> **PROBLEM**:
Reproduce each of the records below word for word, leaving every line unchanged.

[MATERIAL FOR THIS TASK — start]

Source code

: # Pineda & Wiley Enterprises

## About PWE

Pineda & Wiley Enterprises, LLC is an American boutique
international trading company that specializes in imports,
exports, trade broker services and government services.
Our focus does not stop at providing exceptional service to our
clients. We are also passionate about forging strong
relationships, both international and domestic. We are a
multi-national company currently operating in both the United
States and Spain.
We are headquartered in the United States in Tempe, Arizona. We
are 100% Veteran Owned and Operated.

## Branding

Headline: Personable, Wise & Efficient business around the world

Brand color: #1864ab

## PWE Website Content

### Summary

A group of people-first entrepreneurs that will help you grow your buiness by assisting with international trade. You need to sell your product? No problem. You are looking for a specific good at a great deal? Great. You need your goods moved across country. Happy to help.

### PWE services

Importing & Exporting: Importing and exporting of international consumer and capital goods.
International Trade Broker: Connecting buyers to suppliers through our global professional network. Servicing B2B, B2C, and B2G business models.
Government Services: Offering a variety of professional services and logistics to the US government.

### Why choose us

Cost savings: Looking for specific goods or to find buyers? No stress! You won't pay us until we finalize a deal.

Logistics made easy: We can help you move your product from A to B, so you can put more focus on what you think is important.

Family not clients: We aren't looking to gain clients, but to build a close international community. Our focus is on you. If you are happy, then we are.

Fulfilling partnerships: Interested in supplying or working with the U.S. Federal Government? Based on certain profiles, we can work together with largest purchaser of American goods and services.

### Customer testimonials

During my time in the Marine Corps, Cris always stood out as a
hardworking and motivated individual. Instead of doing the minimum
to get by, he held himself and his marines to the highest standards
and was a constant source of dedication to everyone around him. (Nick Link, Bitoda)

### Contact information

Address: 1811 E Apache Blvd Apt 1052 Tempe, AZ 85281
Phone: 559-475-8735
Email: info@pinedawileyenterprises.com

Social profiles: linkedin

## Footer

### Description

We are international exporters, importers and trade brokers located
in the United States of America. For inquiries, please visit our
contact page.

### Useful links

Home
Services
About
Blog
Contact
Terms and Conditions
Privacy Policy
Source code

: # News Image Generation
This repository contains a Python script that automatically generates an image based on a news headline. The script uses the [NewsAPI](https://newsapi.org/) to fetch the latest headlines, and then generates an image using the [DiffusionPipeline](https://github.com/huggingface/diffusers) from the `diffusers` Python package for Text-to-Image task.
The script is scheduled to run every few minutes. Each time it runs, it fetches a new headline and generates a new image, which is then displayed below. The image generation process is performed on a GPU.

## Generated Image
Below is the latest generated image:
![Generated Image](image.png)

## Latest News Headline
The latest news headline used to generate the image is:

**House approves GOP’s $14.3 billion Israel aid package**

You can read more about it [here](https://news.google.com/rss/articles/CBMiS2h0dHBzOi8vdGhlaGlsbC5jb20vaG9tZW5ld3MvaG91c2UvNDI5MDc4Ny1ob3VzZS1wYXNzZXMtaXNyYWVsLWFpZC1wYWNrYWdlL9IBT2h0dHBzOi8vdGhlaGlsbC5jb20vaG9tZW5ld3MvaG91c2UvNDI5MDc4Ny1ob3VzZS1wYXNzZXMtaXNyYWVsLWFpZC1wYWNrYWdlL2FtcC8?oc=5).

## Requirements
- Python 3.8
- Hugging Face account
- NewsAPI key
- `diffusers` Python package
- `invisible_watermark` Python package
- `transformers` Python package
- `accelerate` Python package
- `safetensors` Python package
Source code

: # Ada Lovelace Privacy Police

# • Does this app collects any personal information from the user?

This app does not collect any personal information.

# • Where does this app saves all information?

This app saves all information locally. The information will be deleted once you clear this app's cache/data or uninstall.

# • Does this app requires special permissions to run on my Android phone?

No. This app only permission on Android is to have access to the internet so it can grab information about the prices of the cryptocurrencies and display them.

[MATERIAL FOR THIS TASK — finish]

> **YOUR RESPONSE**:
Source code

: # Pineda & Wiley Enterprises

## About PWE

Pineda & Wiley Enterprises, LLC is an American boutique
international trading company that specializes in imports,
exports, trade broker services and government services.
Our focus does not stop at providing exceptional service to our
clients. We are also passionate about forging strong
relationships, both international and domestic. We are a
multi-national company currently operating in both the United
States and Spain.
We are headquartered in the United States in Tempe, Arizona. We
are 100% Veteran Owned and Operated.

## Branding

Headline: Personable, Wise & Efficient business around the world

Brand color: #1864ab

## PWE Website Content

### Summary

A group of people-first entrepreneurs that will help you grow your buiness by assisting with international trade. You need to sell your product? No problem. You are looking for a specific good at a great deal? Great. You need your goods moved across country. Happy to help.

### PWE services

Importing & Exporting: Importing and exporting of international consumer and capital goods.
International Trade Broker: Connecting buyers to suppliers through our global professional network. Servicing B2B, B2C, and B2G business models.
Government Services: Offering a variety of professional services and logistics to the US government.

### Why choose us

Cost savings: Looking for specific goods or to find buyers? No stress! You won't pay us until we finalize a deal.

Logistics made easy: We can help you move your product from A to B, so you can put more focus on what you think is important.

Family not clients: We aren't looking to gain clients, but to build a close international community. Our focus is on you. If you are happy, then we are.

Fulfilling partnerships: Interested in supplying or working with the U.S. Federal Government? Based on certain profiles, we can work together with largest purchaser of American goods and services.

### Customer testimonials

During my time in the Marine Corps, Cris always stood out as a
hardworking and motivated individual. Instead of doing the minimum
to get by, he held himself and his marines to the highest standards
and was a constant source of dedication to everyone around him. (Nick Link, Bitoda)

### Contact information

Address: 1811 E Apache Blvd Apt 1052 Tempe, AZ 85281
Phone: 559-475-8735
Email: info@pinedawileyenterprises.com

Social profiles: linkedin

## Footer

### Description

We are international exporters, importers and trade brokers located
in the United States of America. For inquiries, please visit our
contact page.

### Useful links

Home
Services
About
Blog
Contact
Terms and Conditions
Privacy Policy
Source code

: # News Image Generation
This repository contains a Python script that automatically generates an image based on a news headline. The script uses the [NewsAPI](https://newsapi.org/) to fetch the latest headlines, and then generates an image using the [DiffusionPipeline](https://github.com/huggingface/diffusers) from the `diffusers` Python package for Text-to-Image task.
The script is scheduled to run every few minutes. Each time it runs, it fetches a new headline and generates a new image, which is then displayed below. The image generation process is performed on a GPU.

## Generated Image
Below is the latest generated image:
![Generated Image](image.png)

## Latest News Headline
The latest news headline used to generate the image is:

**House approves GOP’s $14.3 billion Israel aid package**

You can read more about it [here](https://news.google.com/rss/articles/CBMiS2h0dHBzOi8vdGhlaGlsbC5jb20vaG9tZW5ld3MvaG91c2UvNDI5MDc4Ny1ob3VzZS1wYXNzZXMtaXNyYWVsLWFpZC1wYWNrYWdlL9IBT2h0dHBzOi8vdGhlaGlsbC5jb20vaG9tZW5ld3MvaG91c2UvNDI5MDc4Ny1ob3VzZS1wYXNzZXMtaXNyYWVsLWFpZC1wYWNrYWdlL2FtcC8?oc=5).

## Requirements
- Python 3.8
- Hugging Face account
- NewsAPI key
- `diffusers` Python package
- `invisible_watermark` Python package
- `transformers` Python package
- `accelerate` Python package
- `safetensors` Python package
Source code

: # Ada Lovelace Privacy Police

# • Does this app collects any personal information from the user?

This app does not collect any personal information.

# • Where does this app saves all information?

This app saves all information locally. The information will be deleted once you clear this app's cache/data or uninstall.

# • Does this app requires special permissions to run on my Android phone?

No. This app only permission on Android is to have access to the internet so it can grab information about the prices of the cryptocurrencies and display them.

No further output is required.